_EXERCISE TEXT_.
"""

I guess I could just skip it if nr_states == 1 because that case means
the same cost for all frequency values.

>
> I may be echoing Dietmar's comments here. What's the problem of just
> having 3 domains?

The energy-efficiency of a CPU is not strictly related to its capacity.

It's about the cases when there are some special CPUs that can
turbo-up higher, but there's no other difference between them and the
other CPUs in the domain.

> Or, could you just specify the same capacities so that the same-capacity
> check won't fail, but just to use hardware load or CPU pressure to model
> the slight difference in real capacities? This way you'd re-use a lot of
> existing infrastructure.

That would have been confusing though, so thanks, but no thanks.

> >       /*
> >        * Use a mutex to serialize the registration of performance domains and
> >        * let the driver-defined callback functions sleep.

"""

_DATA PROVIDED_.
"""

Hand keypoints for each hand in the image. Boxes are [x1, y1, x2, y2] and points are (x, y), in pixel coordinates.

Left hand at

"""
"""

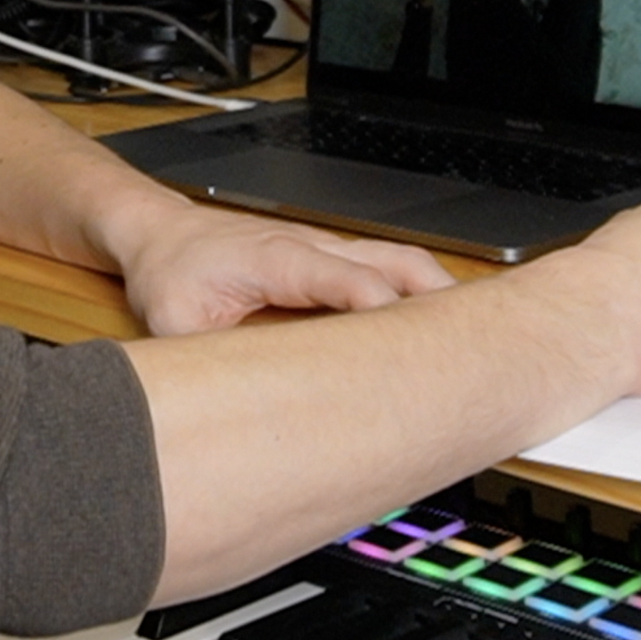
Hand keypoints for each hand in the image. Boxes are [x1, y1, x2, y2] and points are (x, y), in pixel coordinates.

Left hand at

"""

_TASK_. Reproduce the part of the CPU performance-domain thread that opens with the words containing "I guess I could" and closes with "in the domain.", swapping "CPUs" for "cores" throughout.

_SOLUTION TO THIS TASK_.
I guess I could just skip it if nr_states == 1 because that case means
the same cost for all frequency values.

>
> I may be echoing Dietmar's comments here. What's the problem of just
> having 3 domains?

The energy-efficiency of a CPU is not strictly related to its capacity.

It's about the cases when there are some special cores that can
turbo-up higher, but there's no other difference between them and the
other cores in the domain.